With Obama’s message in mind, we decided to turn to a recent study from the Pew Research Center, which sheds a lot of light on how Americans themselves feel about how far we have yet to come in closing the fault lines along racial disparity.
Here are several charts showing exactly where we have succeeded and where we are falling behind.
When it comes to household income and wealth, the gaps between blacks and whites have only widened over the last half century.
In some areas, such as the poverty line and homeownership rates, we are barely meeting the 1960s status quo.
Pew Research Center
Poverty peaked for blacks during the 1980s and has significantly decreased over time, however, the poverty rate for blacks is still barely better than it was 50 years ago.
Since 2009, blacks ands whites actually feel much worse about blacks’ socioeconomic progress.
And most would agree that we have a long way to go to truly bridge the gap.
50 years after the March on Washington, more than one in three blacks and one in five Latinos say they’ve experienced discrimination in the past 12 months.
When asked to compare their financial situation to the average white person, the majority (60%) of blacks said they are worse off. Just 39% of whites agreed.
The numbers prove that blacks are right. Compared to whites households, which average a net worth of more than $US91,000, black households are barely worth $US6,500.
And if owning a home is still part of the American dream, blacks have barely made progress since the 1960s.
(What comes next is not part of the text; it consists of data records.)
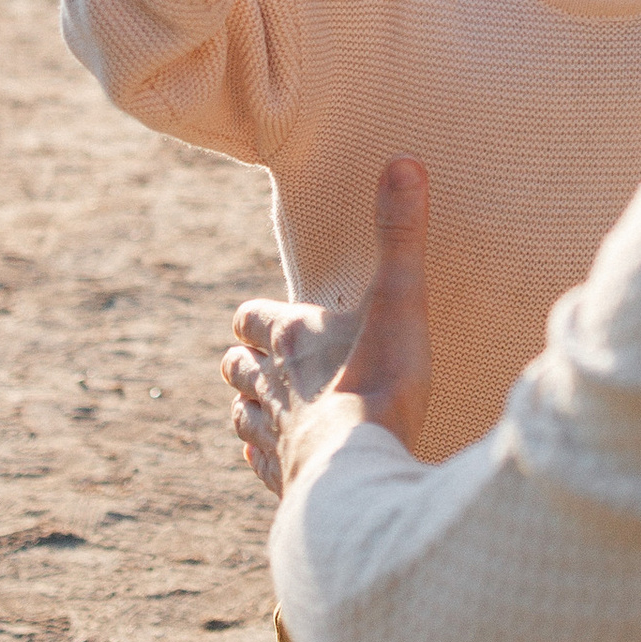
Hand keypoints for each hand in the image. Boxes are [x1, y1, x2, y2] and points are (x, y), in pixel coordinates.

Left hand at [222, 158, 430, 493]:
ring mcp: (274, 435)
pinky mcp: (285, 478)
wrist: (359, 474)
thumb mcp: (399, 299)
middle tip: (262, 359)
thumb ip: (400, 235)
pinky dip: (264, 456)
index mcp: (291, 338)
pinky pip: (261, 463)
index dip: (255, 317)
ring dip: (251, 407)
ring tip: (267, 406)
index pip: (250, 318)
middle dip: (245, 360)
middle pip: (237, 367)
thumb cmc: (379, 384)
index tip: (266, 318)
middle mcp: (271, 385)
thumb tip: (403, 162)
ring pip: (242, 415)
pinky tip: (275, 458)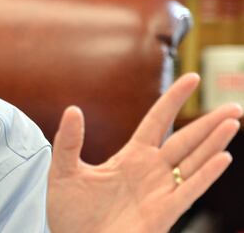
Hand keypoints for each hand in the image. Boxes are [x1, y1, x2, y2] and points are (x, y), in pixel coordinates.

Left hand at [47, 73, 242, 232]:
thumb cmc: (70, 212)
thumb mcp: (64, 171)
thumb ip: (69, 141)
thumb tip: (73, 109)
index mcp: (130, 157)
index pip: (157, 121)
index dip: (173, 99)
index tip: (192, 77)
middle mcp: (150, 171)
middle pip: (184, 140)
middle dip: (208, 123)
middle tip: (235, 105)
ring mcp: (159, 192)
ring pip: (192, 162)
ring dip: (213, 143)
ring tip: (232, 122)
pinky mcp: (162, 214)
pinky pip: (188, 191)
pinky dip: (205, 175)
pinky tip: (221, 158)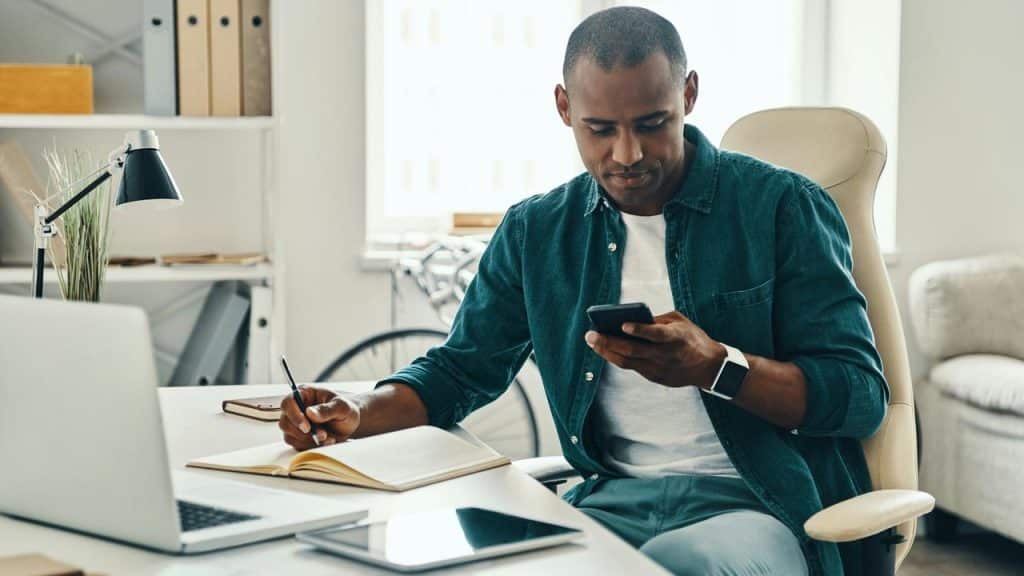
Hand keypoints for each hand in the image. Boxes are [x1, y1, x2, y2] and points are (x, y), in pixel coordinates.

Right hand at [279, 386, 360, 449]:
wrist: (350, 423)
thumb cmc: (346, 410)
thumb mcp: (342, 407)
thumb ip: (326, 409)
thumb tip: (309, 412)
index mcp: (305, 394)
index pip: (288, 402)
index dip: (294, 415)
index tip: (307, 427)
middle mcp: (297, 408)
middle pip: (285, 422)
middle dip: (304, 433)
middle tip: (323, 435)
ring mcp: (296, 423)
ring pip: (289, 436)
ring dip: (308, 441)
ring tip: (329, 438)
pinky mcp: (299, 436)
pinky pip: (297, 445)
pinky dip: (311, 446)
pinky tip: (326, 442)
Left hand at [584, 310, 725, 388]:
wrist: (710, 367)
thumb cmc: (693, 339)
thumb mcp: (680, 322)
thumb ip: (658, 320)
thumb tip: (633, 319)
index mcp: (675, 338)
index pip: (655, 334)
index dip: (639, 330)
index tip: (623, 325)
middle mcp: (665, 355)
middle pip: (633, 351)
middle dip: (609, 342)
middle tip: (591, 335)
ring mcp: (659, 369)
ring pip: (627, 362)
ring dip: (607, 352)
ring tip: (592, 342)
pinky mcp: (655, 377)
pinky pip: (632, 367)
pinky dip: (617, 358)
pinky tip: (606, 350)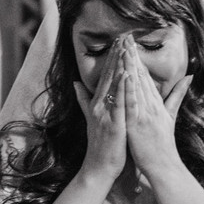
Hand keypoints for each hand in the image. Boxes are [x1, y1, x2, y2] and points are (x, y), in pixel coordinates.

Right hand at [74, 38, 127, 180]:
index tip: (119, 41)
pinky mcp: (112, 124)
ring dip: (119, 65)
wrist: (99, 167)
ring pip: (113, 85)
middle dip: (116, 55)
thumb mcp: (91, 119)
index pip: (105, 75)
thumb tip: (76, 84)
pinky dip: (122, 88)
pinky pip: (118, 103)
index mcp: (97, 103)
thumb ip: (84, 100)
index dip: (112, 57)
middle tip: (124, 36)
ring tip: (126, 47)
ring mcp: (104, 114)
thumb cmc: (101, 144)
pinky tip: (127, 74)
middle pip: (108, 75)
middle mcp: (99, 105)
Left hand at [122, 40, 191, 176]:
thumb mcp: (171, 116)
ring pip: (137, 85)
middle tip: (125, 36)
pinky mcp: (139, 124)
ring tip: (124, 48)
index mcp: (157, 103)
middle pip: (141, 76)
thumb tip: (189, 76)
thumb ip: (178, 96)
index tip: (130, 42)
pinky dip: (130, 89)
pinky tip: (125, 76)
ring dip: (130, 66)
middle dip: (133, 55)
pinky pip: (134, 103)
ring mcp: (146, 114)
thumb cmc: (164, 143)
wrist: (164, 165)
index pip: (146, 76)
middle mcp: (152, 105)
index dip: (138, 58)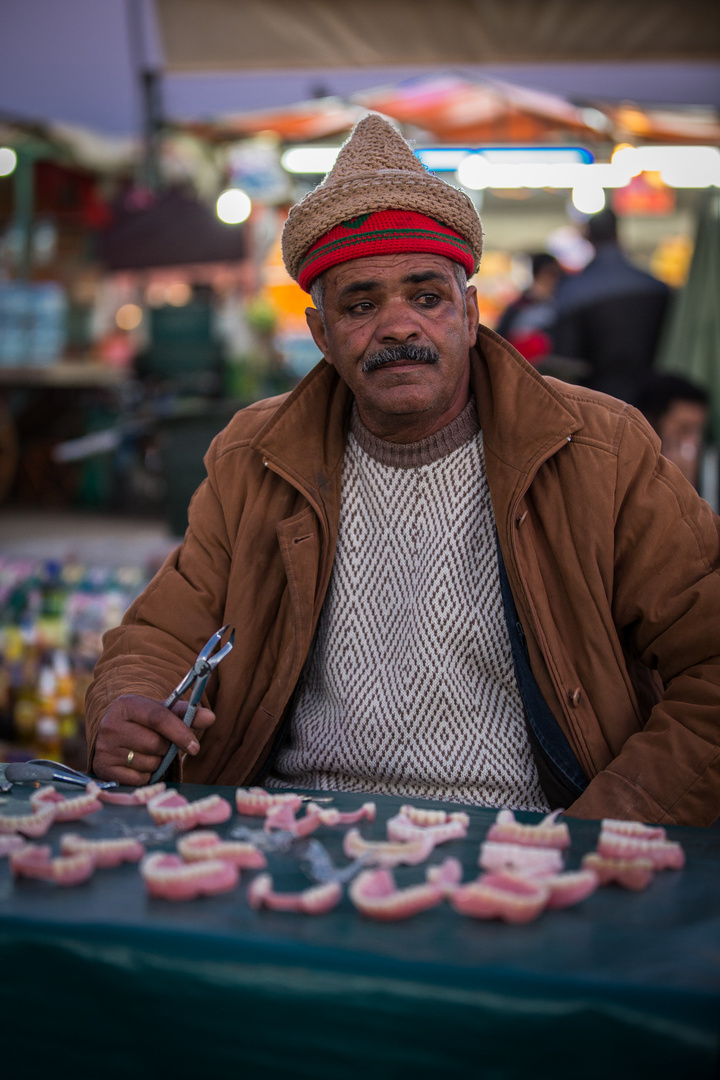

Still, like Obama cautioned, we can’t talk about setbacks if we don’t also acknowledge our successes. Since the 1960s, high school graduation, voter turnout, and life expectancy rates among blacks and other minorities have soared. In fact, blacks are outnumbering whites at the polls.
College graduation rates still leave much to be desired, but blacks have seen steady progress.
You be the judge. Has America really come far in eradicating racial disparities?